Il ajoute qu’en Commune II, actuellement, toutes les familles sont envahies par les déchets parce qu’il n’y a plus d’endroit pour déverser les détritus.

Toute chose qui complique la tâche des GIE dont la mission est, selon Mahamadou Diarra, « de débarrasser les familles des ordures pour ensuite les déposer sur la décharge de transit ». « En la matière, ajoute-t-il, celle de Médina-Coura reçoit les ordures provenant des Communes I et II du District de Bamako ». «Si Ozone n’arrive plus à évacuer rapidement les déchets qui nous envahissent, nous allons demander aux autres communes de garder leurs déchets chez elles. Ici, c’est un dépôt de transit et non un dépôt final», rappelle-t-il.

« La grande quantité de déchets dans les dépôts de transit formant parfois des montagnes dérange la population, car elle crée des pollutions et nuisances », reconnaît le conseiller principal de la direction générale d’Ozone Mali. Adama Koné fait remarquer que la Commune II ne dispose que d’un seul dépôt de transit. « Dans ces conditions, explique-t-il, il y aura forcément un engorgement parce que tout le monde converge vers la même destination. Et le technicien de rappeler que la ville de Bamako n’a pas de décharge finale.

«Quand nous enlevons les ordures des dépôts de transit et des centres de transfert, nous devons les acheminer vers une décharge finale. L’État a investi plusieurs milliards de Fcfa pour la construction d’une décharge finale à Noumoubougou (Commune de Tienfala, ndlr), mais elle n’est toujours pas opérationnelle pour des raisons techniques et sociales», regrette Adama Koné.

Pendant la saison sèche, les champs, les fermes et les anciennes carrières disponibles autour de Bamako servent de décharge finale pour Ozone Mali. «Pendant l’hivernage, les champs sont cultivés par leurs propriétaires.
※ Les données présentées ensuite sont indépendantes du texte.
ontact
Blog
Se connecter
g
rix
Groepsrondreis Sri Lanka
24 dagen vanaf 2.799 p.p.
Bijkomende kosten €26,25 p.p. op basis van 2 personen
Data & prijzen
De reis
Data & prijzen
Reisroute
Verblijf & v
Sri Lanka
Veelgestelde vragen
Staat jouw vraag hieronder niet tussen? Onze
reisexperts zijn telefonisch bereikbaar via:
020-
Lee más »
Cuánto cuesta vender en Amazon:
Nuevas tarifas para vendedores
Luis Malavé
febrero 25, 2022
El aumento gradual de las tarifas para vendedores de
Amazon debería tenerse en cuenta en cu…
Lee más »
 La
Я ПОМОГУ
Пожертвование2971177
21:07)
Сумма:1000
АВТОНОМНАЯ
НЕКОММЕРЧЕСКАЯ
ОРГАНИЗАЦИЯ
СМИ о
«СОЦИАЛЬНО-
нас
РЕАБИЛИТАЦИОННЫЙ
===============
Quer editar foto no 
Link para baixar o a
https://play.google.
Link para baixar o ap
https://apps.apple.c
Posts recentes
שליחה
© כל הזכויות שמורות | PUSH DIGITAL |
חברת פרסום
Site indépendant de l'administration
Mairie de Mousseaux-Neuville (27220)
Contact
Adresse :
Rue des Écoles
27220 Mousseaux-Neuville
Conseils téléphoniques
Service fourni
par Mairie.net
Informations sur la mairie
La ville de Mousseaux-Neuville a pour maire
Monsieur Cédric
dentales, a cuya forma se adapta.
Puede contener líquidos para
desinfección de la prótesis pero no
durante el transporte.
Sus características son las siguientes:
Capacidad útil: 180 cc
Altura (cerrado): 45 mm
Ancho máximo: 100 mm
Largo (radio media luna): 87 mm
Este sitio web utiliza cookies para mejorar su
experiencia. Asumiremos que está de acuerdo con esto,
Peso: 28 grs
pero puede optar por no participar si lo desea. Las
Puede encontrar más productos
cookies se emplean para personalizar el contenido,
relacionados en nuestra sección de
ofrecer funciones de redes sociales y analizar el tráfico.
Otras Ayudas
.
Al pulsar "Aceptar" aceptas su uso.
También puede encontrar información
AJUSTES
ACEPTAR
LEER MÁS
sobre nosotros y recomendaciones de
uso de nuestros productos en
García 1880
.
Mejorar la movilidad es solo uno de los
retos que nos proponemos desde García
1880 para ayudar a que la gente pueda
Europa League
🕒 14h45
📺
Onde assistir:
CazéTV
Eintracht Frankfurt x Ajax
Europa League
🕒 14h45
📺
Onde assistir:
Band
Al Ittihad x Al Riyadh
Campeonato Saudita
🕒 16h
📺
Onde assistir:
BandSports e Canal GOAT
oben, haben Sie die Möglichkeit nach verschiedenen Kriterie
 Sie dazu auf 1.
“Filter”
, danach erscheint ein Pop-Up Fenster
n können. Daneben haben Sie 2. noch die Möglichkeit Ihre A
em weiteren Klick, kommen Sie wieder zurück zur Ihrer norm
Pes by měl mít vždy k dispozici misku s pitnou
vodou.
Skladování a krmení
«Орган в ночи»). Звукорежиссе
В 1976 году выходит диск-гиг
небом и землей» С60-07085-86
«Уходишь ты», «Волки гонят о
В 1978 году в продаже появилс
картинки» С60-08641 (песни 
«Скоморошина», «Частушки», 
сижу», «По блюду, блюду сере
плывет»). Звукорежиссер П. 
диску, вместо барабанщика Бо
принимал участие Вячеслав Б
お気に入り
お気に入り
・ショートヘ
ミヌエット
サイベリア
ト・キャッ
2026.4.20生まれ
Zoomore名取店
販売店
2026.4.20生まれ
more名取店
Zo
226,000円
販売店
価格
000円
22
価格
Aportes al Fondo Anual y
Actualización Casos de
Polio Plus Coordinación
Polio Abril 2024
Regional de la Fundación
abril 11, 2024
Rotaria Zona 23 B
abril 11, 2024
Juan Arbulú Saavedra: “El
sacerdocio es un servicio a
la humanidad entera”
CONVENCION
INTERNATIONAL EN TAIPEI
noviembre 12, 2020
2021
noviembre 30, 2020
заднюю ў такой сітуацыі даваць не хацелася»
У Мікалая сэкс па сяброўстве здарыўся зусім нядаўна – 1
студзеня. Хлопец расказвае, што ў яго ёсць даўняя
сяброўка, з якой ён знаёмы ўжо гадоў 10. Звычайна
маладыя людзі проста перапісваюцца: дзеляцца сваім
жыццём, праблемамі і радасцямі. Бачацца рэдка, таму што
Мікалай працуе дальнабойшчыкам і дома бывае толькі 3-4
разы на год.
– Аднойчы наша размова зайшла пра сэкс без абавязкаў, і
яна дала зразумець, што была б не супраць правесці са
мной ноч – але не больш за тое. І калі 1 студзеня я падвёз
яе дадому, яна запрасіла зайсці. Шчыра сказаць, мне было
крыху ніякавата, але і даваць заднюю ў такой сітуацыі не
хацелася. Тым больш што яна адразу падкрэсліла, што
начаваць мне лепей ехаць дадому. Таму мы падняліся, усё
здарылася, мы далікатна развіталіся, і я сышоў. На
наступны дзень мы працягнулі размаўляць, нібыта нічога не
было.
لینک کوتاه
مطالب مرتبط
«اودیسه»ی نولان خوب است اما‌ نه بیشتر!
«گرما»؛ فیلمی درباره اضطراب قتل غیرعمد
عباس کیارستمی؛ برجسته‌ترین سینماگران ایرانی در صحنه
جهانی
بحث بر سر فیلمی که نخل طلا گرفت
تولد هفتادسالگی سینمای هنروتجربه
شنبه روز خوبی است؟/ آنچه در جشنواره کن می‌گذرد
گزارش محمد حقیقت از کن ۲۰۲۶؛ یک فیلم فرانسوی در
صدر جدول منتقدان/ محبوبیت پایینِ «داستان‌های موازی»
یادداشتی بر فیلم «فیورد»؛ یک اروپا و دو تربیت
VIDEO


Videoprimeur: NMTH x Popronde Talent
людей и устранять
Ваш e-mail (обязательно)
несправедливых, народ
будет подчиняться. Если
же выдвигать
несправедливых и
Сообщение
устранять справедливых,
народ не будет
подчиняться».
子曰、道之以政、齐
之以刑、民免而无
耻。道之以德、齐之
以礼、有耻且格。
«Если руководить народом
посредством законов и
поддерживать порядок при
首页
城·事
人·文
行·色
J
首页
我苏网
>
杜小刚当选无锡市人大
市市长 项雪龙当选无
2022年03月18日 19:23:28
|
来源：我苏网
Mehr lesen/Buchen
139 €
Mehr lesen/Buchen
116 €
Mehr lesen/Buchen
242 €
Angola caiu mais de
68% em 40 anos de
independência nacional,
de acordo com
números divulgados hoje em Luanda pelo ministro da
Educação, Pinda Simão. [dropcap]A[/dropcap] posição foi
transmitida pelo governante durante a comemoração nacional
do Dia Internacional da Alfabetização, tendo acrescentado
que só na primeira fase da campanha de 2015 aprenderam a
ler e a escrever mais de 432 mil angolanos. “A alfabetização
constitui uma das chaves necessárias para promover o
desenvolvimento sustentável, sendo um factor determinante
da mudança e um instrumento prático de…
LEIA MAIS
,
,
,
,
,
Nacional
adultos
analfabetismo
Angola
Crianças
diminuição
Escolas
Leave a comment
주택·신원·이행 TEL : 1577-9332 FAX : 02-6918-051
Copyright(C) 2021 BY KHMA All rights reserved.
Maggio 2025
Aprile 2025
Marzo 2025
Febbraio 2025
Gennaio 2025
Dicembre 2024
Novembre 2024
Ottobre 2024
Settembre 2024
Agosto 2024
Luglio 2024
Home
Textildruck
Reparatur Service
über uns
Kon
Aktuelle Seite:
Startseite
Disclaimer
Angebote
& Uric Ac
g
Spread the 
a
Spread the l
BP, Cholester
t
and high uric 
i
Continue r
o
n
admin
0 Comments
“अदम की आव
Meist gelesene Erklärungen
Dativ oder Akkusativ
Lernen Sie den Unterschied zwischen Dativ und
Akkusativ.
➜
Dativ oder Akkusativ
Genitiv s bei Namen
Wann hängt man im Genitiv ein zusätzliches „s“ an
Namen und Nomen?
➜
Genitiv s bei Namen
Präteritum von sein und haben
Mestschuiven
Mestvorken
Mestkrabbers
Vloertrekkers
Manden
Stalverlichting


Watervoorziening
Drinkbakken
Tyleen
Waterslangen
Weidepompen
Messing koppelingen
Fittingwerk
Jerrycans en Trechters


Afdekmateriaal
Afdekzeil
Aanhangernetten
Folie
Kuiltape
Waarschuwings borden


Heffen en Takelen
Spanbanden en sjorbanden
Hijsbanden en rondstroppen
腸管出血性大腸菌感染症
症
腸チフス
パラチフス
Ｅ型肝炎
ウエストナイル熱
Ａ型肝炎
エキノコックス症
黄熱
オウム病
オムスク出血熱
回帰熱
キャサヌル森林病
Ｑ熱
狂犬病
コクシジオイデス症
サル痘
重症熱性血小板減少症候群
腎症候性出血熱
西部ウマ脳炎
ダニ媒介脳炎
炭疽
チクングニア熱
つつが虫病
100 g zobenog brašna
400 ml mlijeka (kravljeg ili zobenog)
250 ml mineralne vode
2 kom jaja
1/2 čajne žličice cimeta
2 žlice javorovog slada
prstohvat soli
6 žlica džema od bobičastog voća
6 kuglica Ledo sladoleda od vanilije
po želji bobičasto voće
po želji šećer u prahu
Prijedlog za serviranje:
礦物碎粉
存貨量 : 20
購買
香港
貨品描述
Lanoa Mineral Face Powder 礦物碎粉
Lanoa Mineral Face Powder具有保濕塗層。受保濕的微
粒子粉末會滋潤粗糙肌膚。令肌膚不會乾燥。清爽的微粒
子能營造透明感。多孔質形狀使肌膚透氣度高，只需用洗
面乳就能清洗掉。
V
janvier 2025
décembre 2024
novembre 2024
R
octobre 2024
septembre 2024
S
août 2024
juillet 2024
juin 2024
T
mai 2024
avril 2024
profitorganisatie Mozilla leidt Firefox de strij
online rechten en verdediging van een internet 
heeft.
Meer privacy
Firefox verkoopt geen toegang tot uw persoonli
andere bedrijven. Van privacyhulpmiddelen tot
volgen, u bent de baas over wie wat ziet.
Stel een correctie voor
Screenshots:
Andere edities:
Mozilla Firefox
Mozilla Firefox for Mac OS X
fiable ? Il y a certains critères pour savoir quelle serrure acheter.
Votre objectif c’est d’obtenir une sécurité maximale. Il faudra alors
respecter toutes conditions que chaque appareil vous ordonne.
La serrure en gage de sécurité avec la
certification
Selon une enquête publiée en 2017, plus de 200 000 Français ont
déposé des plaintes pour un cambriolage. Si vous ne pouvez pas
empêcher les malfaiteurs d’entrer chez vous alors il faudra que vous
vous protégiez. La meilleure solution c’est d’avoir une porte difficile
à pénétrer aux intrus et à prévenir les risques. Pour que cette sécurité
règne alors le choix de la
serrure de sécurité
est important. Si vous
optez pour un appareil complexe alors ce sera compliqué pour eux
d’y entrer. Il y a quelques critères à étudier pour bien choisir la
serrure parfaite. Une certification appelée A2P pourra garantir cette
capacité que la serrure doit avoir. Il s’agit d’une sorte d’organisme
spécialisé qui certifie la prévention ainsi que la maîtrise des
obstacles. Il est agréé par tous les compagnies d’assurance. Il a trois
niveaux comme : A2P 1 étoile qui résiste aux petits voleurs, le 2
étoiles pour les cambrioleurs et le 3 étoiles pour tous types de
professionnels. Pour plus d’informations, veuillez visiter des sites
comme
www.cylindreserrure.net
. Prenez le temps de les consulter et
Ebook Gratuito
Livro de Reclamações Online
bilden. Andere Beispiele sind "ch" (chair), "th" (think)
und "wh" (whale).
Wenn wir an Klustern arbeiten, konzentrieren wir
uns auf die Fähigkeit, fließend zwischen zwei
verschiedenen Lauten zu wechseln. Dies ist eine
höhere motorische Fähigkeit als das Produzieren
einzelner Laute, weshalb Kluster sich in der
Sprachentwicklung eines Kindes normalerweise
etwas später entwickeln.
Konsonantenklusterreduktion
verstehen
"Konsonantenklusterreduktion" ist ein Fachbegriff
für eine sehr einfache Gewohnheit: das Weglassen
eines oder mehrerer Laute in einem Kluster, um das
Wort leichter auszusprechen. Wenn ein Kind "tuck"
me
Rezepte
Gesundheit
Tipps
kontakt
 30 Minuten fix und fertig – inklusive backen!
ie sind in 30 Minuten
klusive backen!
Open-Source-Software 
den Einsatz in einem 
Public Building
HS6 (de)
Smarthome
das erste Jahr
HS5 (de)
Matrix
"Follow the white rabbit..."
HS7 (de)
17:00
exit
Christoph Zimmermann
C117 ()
Il est impossible d’y déverser des déchets. On se demande alors où transporter les déchets après la collecte. Cela devient un problème énorme à Bamako», s’inquiète M. Koné qui espère que les autorités municipales trouveront une solution rapide à cette situation, au risque, dit-il, «de voir Bamako totalement envahie par les déchets».

Même les femmes qui travaillent dans les dépôts d’ordures se plaignent aujourd’hui de la situation de la décharge de «Suguni Cura». «Nous vivons des ordures que nous ramassons sur les dépôts pour ensuite les revendre au marché. Je fais la navette entre les dépôts de transit de Lafiabougou et de Médina-coura à la cherche d’objets récupérables. Actuellement, on ne déverse plus de nouveaux déchets parce que le dépôt est débordé. Cela ne nous arrange pas», déplore Assétou Fané que nous avons rencontrée sur place.